Our neighborhood farmer raises Jersey cows, and I've recently been made aware that he sells his bull calves for $10.00 each, 1 - 2 weeks old. 

So that got me thinking, (what a dangerous action!) if I bought one from him (don't have to worry about a calf going through the auction barn and picking up whatever disease) and since it's already 1 - 2 weeks old, bottle feed it until it's eating solid food, band it, so the little fellow becomes a steer, and let him eat grass all Spring, Summer, and into Fall, give "it" a little grain now and then and then butcher him.

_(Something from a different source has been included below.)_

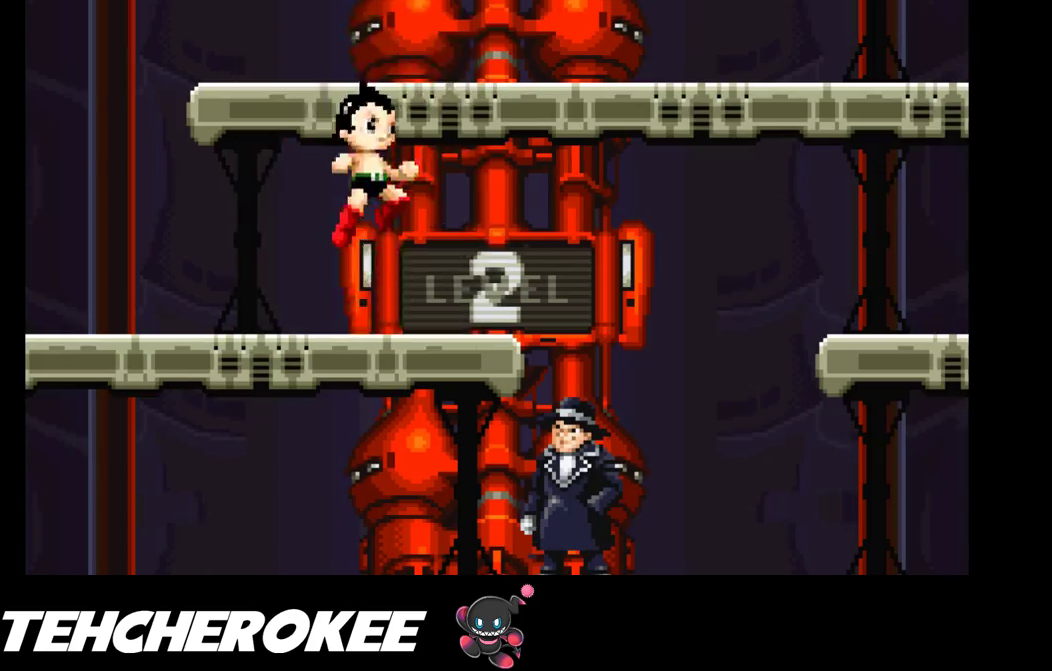
{"buttons": [], "events": []}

Is this a project really worth it? I know I'm not going to end up with a big monster, but should end up with an animal that provides some meat. On the plus side, I'm good friends with the butcher, so would receive a discount on the butchering as well.

Or is this a pipe dream and not even worth thinking about (or acting on)?


----------



## lilmizlayla

:cowboy:yes for you..and yes for him. Yes for you because they have been with their mother already and bottle feeding is easier if they have been with their mother and already gotten their first milk. Jerseys are hard to keep alive. 
Yes for him because at the auction he may get 2 dollars a head. I paid 3 for one and 7 for my bigger one..and 1 dollar for my other. It was my 1 dollar and 4 dollar one that survived..go figure. 

The meat is supposed to be really good. 

dont fall in love with those big brown eyes! They are really small and really sweet

just dont change your mind about butchering..jerseys are the nastiest when they are older..whether you have them castrated or not


----------



## Oggie

Might you be able to ask the farmer to keep the bull calf on the cow for several weeks longer? 

I would think that he would be much healthier and you'd be less likely to have a lump of spoiling veal on your hands.


----------



## Michael W. Smith

lilmizlayla said:


> dont fall in love with those big brown eyes! They are really small and really sweet


Well now, THAT could be a problem! Perhaps I should get 3 of them (hey they are cheap enough!) raise one for myself, and send the remaining 2 to auction. Maybe having 3 I wouldn't get so attached.


----------



## Peace n Quiet

If you can't feed him through at least one winter, it's probably not worth it. We butchered a jersey steer last fall. He was primarily grass/hay fed, with only 150 lbs or so of grain fed to him. The meat is excellent - far better than some beef crosses we've raised and well worth raising. 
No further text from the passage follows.